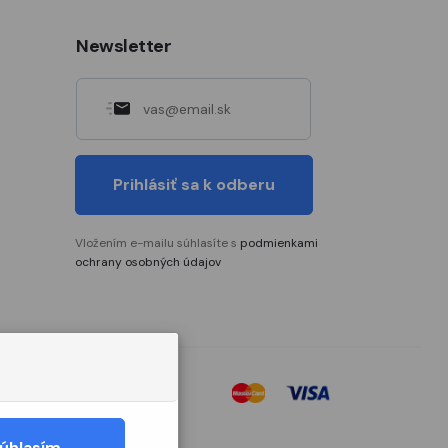
Newsletter
Prihlásiť sa k odberu
Vložením e-mailu súhlasíte s
podmienkami
ochrany osobných údajov
úhlasím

**EXERCISE OBJECTIVE:** Can you reproduce every line of text in the rows above word for word, leaving the pictures out?

**SOLUTION FOR THIS PROBLEM:**
Newsletter
Prihlásiť sa k odberu
Vložením e-mailu súhlasíte s
podmienkami
ochrany osobných údajov
úhlasím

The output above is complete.